There is considerable interest, if not consternation, about the potential effects of emerging technologies such as robotics and artificial intelligence on employment. There is also considerable confusion about the interaction between automation, technology, and jobs. Here are 13 key points that are important to understand about that interaction:
1. Technology-driven automation is central to the process of increasing our living standards. That is because better “tools” allow us to produce more. It is only by producing more that workers can earn more and companies can lower prices, both of which increase living standards.
2. There are two kinds of technologically driven productivity. The first is when technology replaces workers (e.g., automatic elevators replacing elevator operators). The second is when technology makes workers more productive (e.g., carpenters using pneumatic nail guns instead of hammers). Both are good, and both boost productivity and per-capita GDP.

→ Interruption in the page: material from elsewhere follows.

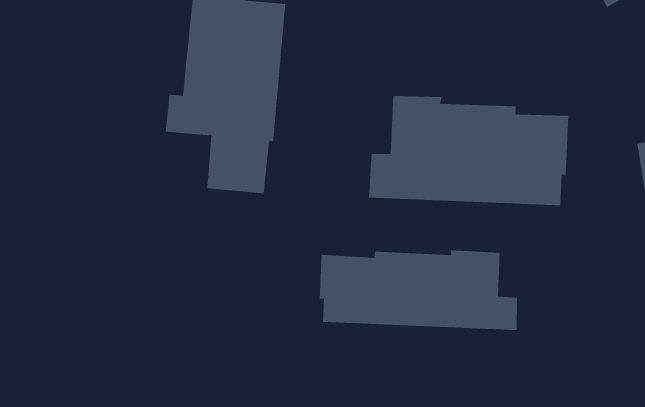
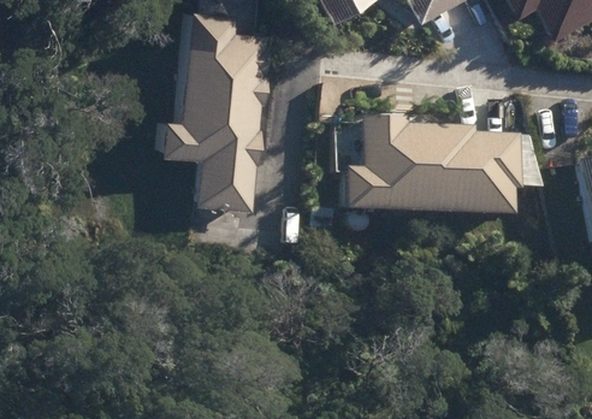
building: [319,249,518,331] -> none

3. The employment impacts of automation in a particular industry depend on the nature of the industry. Automation lets organizations lower costs and therefore prices. In industries where lower prices don’t lead to significantly more demand for a good or service, automation allows fewer workers to produce the same output. But in industries where lower prices spur more demand, automation allows the same number of workers to produce more output.
4. Automation has differing effects on occupations. Some (such as travel agents) have seen employment declines because of new technology. Others have seen gains, either from increases in standards of living (e.g., because more people can afford to hire childcare workers), or because a new technology creates new occupations directly (e.g., computer scientists).

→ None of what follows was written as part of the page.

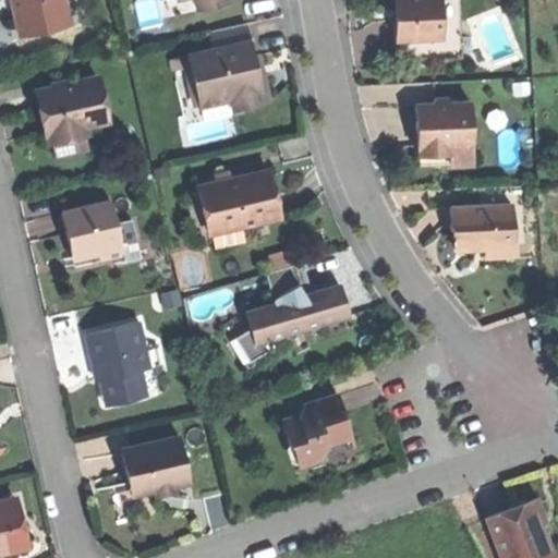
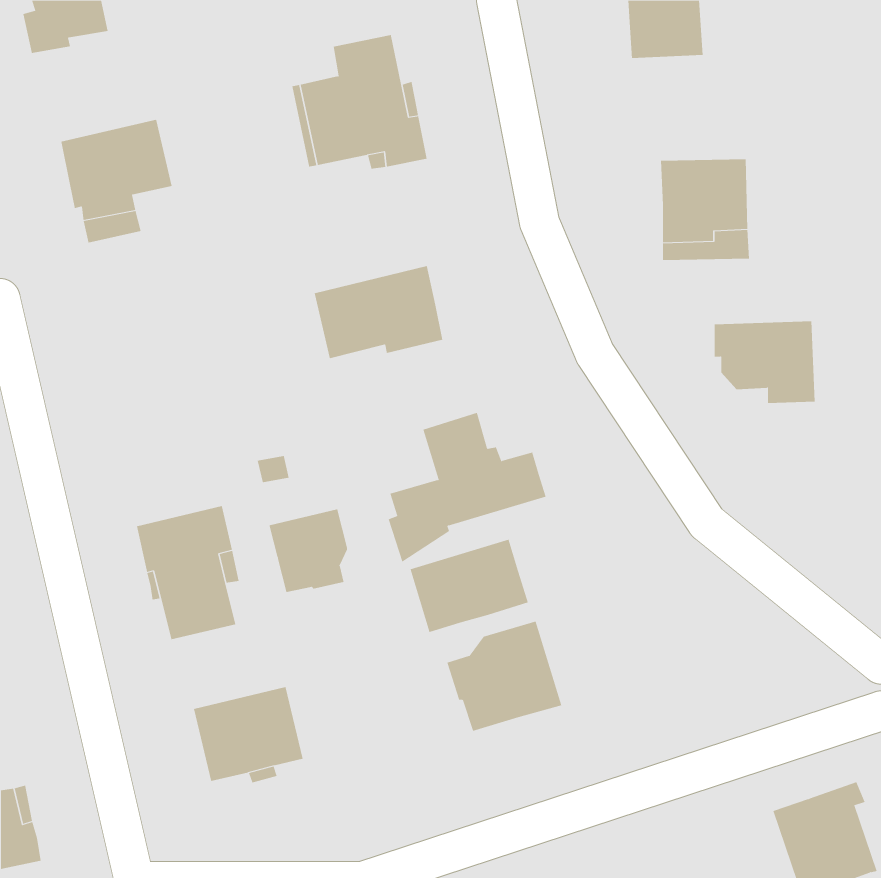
building: [62,201,124,260] -> none
building: none -> [269,508,348,593]
building: none -> [410,539,528,633]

5. Automation has differing effects on regions. Regions that have a higher share of employment in industries that experience faster productivity gains (as is the case with manufacturing) will see slower job growth, on net, than regions with a higher share of industries that experience slower productivity growth (such as business services).
6. Automation itself does not lead to net job gain. Some jobs will be created making new tools, but the use of new tools will always eliminate more jobs. No organization invests in automation if the net-present value costs are greater than savings. In other words, if it takes 100 hours of work to build a machine that saves 90 hours of work, no company will adopt it.
7. Automation does not lead to net job loss, either. Even if automation eliminates some of the jobs in a particular industry, it does not reduce jobs in the overall economy. The reason is that no organization automates unless it saves money, and those savings get passed on to consumers, who in turn use those savings to buy something else. That spending creates jobs in other parts of the economy.
8. Automation increases net welfare even if “good” jobs are automated. Some argue that automation should only be for the 3Ds: dumb, dirty, and dangerous jobs. Clearly, automating undesirable jobs is a double win, because there are fewer bad jobs and overall GDP increases. But automating “good” jobs also is a good thing, because it leads to increases in GDP; the original output still exists, but workers are redeployed to produce new and additional output, so society reaps the benefits of more plentiful goods and services.
9. Limiting automation to protect workers would hurt growth. In some industries where demand doesn’t grow enough from the lower prices automation brings, there will be employment effects. In some cases, workers may be laid off. In other cases, companies may not hire new workers to replace those who leave voluntarily. But either way, there can be fewer jobs in particular industries. It is easy to succumb to the view that we should avoid this outcome at all costs, because it can involve painful dislocation for some workers. But those costs come at considerable benefit to everyone else who enjoys higher living standards than they otherwise would. So, the focus instead should be on easing displaced workers’ transitions into new jobs.
10. The rate of automation will never exceed the rate of compensating job creation. Many fear that the pace of change is increasing too fast, even though there is no evidence that the current or expected rate of technological change and productivity will be higher than historical rates. But even if the rate of automation does increase, there is no reason to expect that concurrent job creation (from lower prices and higher wages) will not keep up, especially if macroeconomic policy is calibrated appropriately.
11. Productivity benefits average workers today just as it always has in the past. It is simply not true that wages have stagnated over the last few decades as productivity has grown. As ITIF, the Congressional Budget Office, and the San Francisco Federal Reserve Bank all have shown, productivity has translated into wage gains, albeit not as much as they should have (because income inequality has increased). But it is simply not true that productivity gains in the last two decades have not produced gains for workers in all income deciles.
12. We do not need universal basic income. In response to hypothetical fears that automation will lead to mass joblessness, some have called for universal basic income (UBI), where the state provides income to all adults, working or not. This is a bad idea. Automation does not raise unemployment rates, but UBI will, because it will both encourage people not to work and divert spending from activities that would create more jobs for people without jobs.
13. Regardless of the rate of technological automation, the United States needs to do more to help workers make transitions between jobs and occupations. The failure to give workers skills and assistance to move into new jobs or occupations not only contributes to higher structural unemployment, but also breeds resistance to innovation and automation.